» **Prompt**
Search the entries below for the word "blog" and copy every line where it appears.

» **Input for this task**
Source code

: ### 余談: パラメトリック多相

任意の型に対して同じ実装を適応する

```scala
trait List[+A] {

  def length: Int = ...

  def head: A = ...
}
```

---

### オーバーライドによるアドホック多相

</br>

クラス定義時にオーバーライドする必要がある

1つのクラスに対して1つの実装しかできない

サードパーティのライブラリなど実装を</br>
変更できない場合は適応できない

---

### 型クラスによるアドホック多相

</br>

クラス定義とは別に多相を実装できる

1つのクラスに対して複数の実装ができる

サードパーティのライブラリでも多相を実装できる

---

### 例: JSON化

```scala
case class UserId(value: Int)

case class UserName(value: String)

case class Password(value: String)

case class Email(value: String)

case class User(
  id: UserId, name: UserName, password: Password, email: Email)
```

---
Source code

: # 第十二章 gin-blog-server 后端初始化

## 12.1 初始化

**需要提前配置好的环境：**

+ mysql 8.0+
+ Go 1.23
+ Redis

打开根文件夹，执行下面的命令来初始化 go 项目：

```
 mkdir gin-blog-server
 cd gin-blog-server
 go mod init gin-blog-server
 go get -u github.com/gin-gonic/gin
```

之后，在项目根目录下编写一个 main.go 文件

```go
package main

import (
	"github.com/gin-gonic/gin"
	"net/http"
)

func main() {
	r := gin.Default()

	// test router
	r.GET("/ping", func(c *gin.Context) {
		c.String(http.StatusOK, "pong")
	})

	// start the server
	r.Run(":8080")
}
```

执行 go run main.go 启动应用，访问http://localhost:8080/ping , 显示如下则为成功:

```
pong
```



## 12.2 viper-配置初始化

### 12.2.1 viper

==

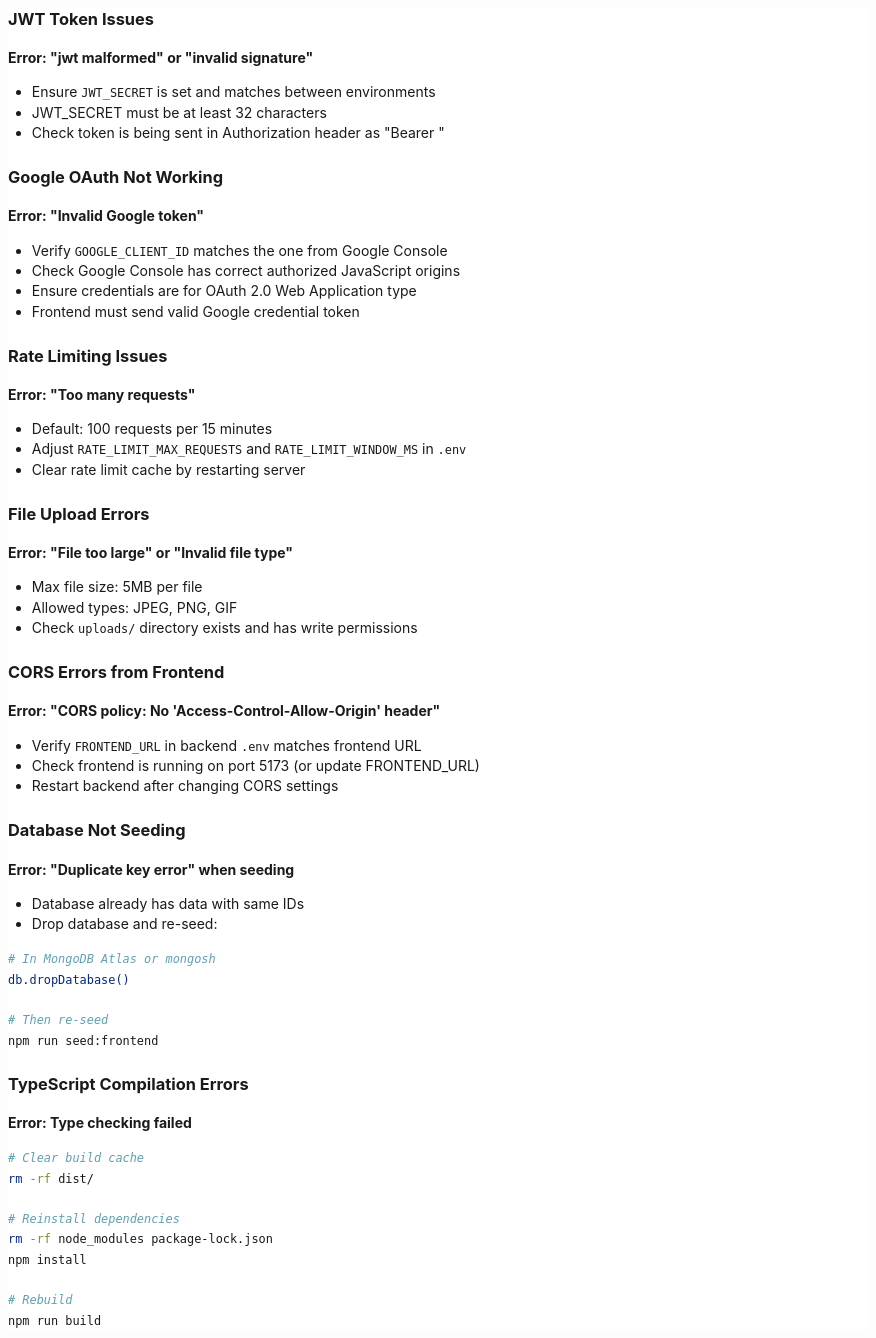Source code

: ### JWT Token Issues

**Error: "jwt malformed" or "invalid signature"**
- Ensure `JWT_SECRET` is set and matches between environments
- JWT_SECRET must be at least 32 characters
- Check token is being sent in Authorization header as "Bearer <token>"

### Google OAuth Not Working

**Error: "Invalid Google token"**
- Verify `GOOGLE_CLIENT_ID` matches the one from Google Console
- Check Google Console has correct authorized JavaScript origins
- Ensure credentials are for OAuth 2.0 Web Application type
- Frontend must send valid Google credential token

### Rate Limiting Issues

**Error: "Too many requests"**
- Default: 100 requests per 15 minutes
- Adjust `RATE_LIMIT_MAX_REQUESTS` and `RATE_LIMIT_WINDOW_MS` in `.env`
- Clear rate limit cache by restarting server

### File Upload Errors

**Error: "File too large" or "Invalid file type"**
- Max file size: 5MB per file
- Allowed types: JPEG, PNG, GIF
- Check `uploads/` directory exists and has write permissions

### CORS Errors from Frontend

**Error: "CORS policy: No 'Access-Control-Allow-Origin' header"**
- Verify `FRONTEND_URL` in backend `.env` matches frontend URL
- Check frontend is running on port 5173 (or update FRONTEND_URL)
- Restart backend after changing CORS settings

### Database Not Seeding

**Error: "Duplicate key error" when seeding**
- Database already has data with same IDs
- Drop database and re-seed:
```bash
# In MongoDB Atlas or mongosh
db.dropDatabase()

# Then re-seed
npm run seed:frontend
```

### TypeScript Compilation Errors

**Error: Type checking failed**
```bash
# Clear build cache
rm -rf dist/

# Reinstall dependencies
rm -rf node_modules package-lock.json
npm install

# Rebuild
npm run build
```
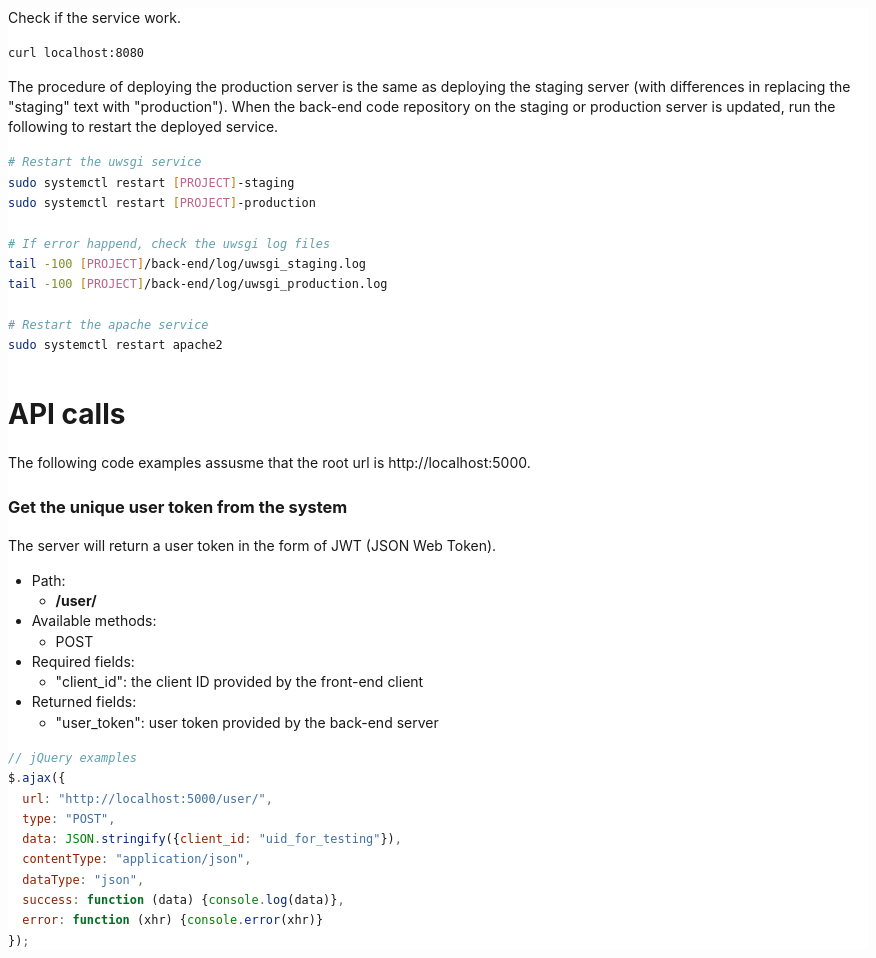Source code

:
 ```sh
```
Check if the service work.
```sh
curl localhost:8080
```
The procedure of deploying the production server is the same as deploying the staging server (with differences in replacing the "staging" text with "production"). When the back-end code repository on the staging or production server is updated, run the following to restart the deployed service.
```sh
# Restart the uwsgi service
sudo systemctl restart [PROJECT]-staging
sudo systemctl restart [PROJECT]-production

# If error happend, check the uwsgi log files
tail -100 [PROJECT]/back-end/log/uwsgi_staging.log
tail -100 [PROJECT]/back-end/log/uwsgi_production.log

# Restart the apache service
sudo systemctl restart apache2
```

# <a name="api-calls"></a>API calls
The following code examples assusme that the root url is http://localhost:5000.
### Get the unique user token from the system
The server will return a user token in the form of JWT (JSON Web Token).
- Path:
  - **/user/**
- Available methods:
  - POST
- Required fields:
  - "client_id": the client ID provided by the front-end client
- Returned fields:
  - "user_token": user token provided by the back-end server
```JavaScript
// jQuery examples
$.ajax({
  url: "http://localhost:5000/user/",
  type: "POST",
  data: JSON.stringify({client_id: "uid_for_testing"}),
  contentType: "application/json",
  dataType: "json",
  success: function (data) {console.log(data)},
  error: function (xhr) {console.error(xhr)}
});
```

» **Expected answer**
: # 第十二章 gin-blog-server 后端初始化
 mkdir gin-blog-server
 cd gin-blog-server
 go mod init gin-blog-server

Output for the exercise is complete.